Simmer – do not bring to a boil! – for 30 minutes or until the chicken is cooked.
Take out the chicken and shred it with two forks.
Now put it back into the pot. Challenging, I know. We are operating at a very high level here.
If the rice is cooked, you can stop and serve it at any time – now you’re just letting it get to the consistency you prefer. Some people go for soupy, some for thick porridge, and some in between.
Now you get to add condiments to your individual bowl! This is the fun part! Here are your options:
more soy sauce
lemon wedges (did not use)
sesame oil
hot sauce (forgot to use)
the rest of the green onion
fried minced garlic (one clove was just about perfect for two people)

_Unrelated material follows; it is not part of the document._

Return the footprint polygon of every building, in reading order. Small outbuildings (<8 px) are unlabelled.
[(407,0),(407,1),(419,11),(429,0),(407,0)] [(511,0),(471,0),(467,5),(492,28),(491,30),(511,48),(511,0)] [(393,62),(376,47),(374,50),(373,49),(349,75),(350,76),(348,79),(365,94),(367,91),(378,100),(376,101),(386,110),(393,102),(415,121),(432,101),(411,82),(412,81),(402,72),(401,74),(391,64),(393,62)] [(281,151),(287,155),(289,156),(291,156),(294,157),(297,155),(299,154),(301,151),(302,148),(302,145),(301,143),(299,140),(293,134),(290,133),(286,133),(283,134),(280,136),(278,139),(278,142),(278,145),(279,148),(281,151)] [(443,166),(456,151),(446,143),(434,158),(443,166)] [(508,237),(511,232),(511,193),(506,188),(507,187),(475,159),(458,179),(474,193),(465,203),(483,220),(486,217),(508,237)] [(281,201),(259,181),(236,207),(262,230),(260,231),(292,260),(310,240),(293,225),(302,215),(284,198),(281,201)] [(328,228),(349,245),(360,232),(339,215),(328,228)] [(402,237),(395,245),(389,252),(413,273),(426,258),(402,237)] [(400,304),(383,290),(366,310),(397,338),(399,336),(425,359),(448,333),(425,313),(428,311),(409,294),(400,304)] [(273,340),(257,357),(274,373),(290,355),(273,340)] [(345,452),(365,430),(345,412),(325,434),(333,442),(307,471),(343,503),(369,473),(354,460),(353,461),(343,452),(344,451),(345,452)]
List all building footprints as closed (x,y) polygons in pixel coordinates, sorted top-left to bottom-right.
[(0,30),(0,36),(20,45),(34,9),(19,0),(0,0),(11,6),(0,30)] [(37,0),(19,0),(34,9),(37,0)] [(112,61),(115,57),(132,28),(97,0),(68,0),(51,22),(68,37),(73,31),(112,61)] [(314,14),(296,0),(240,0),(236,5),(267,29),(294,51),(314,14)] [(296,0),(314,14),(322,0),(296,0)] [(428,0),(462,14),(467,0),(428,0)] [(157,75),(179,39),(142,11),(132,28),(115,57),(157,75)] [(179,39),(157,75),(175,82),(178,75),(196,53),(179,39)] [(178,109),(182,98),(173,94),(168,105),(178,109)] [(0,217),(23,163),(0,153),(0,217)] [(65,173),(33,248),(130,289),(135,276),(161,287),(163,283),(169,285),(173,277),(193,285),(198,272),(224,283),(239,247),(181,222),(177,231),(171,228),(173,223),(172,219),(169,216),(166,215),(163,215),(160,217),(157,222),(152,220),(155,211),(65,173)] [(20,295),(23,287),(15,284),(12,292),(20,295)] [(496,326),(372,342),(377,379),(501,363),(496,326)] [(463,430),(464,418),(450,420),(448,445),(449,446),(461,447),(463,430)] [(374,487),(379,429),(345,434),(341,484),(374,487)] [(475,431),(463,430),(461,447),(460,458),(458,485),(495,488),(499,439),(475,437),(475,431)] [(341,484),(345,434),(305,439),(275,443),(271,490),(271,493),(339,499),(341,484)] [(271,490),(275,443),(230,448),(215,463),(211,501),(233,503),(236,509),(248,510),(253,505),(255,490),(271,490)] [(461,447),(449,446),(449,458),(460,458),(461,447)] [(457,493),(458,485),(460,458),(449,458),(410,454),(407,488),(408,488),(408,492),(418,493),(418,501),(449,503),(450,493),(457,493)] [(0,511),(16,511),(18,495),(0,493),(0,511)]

Stir whatever you like into your bowl, and enjoy.

I didn’t know until I read the wikipedia page that this was essentially the same as bubur ayam! When we lived in Indonesia, I never had it (as far as I remember… I was 4 – 6 years old), but the name is familiar. I’m going to tell my dad about this and he’ll probably recognize it from the ingredient list.

P.S.: I’m caught up! But not for long. I’ll be starting on something else in about 20 minutes, and Matt’s birthday is coming up, and he’s also making a movie next weekend, for which I am helping out by being Craft Services. So things will add up.